Record set>
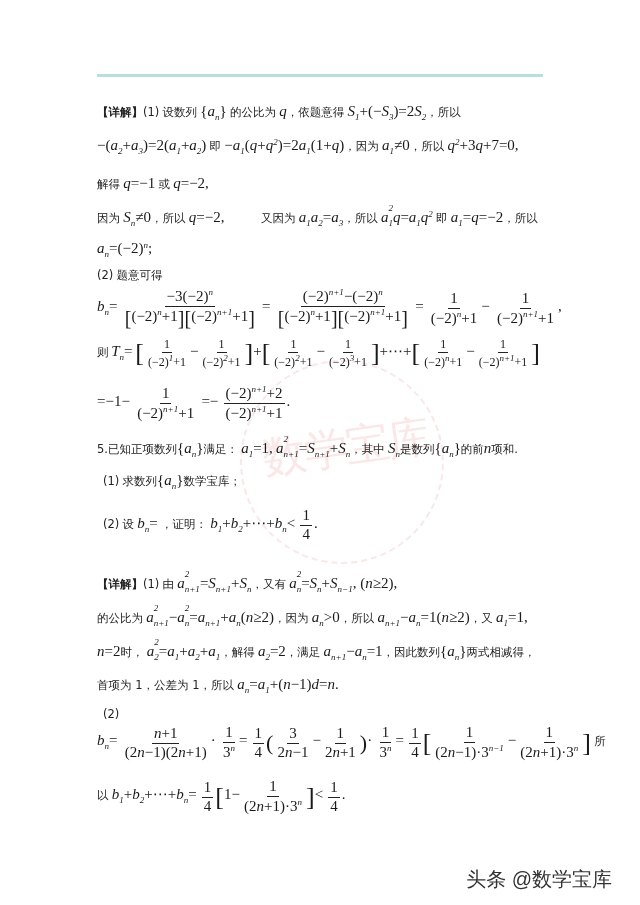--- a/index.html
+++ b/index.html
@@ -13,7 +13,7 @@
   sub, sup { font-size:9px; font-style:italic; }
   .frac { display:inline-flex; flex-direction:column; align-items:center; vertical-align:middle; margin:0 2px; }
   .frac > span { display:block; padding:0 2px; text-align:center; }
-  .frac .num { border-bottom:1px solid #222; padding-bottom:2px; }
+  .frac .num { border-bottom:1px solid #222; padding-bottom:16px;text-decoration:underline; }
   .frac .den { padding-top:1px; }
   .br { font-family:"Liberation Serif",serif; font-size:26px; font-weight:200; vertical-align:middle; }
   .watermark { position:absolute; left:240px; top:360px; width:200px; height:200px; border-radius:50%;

...

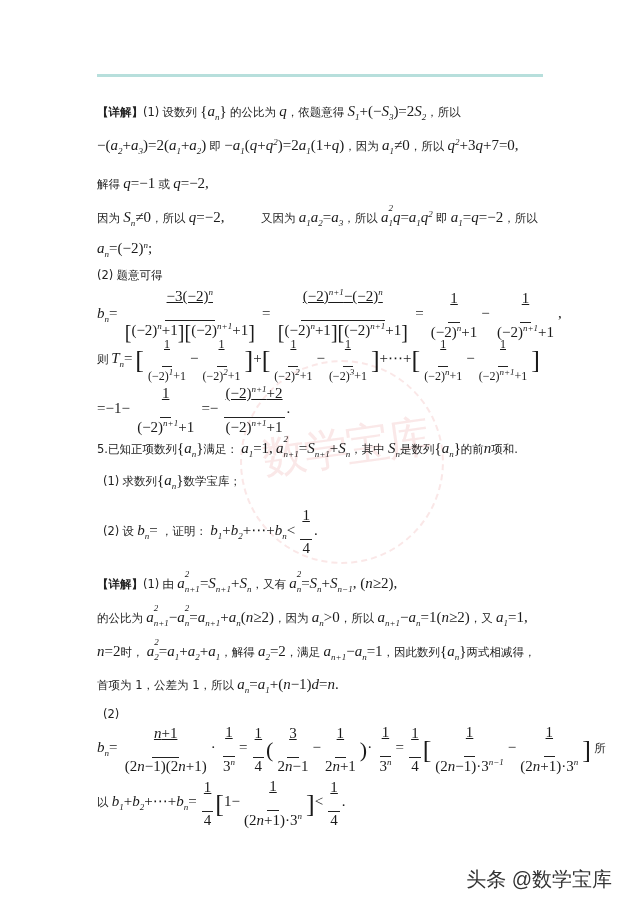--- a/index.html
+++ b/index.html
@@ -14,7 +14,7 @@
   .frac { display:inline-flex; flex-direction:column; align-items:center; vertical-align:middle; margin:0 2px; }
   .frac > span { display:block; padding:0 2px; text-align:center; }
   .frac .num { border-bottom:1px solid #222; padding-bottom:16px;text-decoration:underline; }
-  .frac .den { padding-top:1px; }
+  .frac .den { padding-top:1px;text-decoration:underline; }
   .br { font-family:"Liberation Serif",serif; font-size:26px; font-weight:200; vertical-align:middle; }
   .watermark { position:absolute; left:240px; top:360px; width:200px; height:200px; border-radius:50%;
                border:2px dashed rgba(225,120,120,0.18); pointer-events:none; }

Prompt> Find the word "padding" in the listing and copy each line that contains it.

Task output>
   .frac > span { display:block; padding:0 2px; text-align:center; }
-  .frac .num { border-bottom:1px solid #222; padding-bottom:2px; }
+  .frac .num { border-bottom:1px solid #222; padding-bottom:16px;text-decoration:underline; }
   .frac .den { padding-top:1px; }
   .frac > span { display:block; padding:0 2px; text-align:center; }
   .frac .num { border-bottom:1px solid #222; padding-bottom:16px;text-decoration:underline; }
-  .frac .den { padding-top:1px; }
+  .frac .den { padding-top:1px;text-decoration:underline; }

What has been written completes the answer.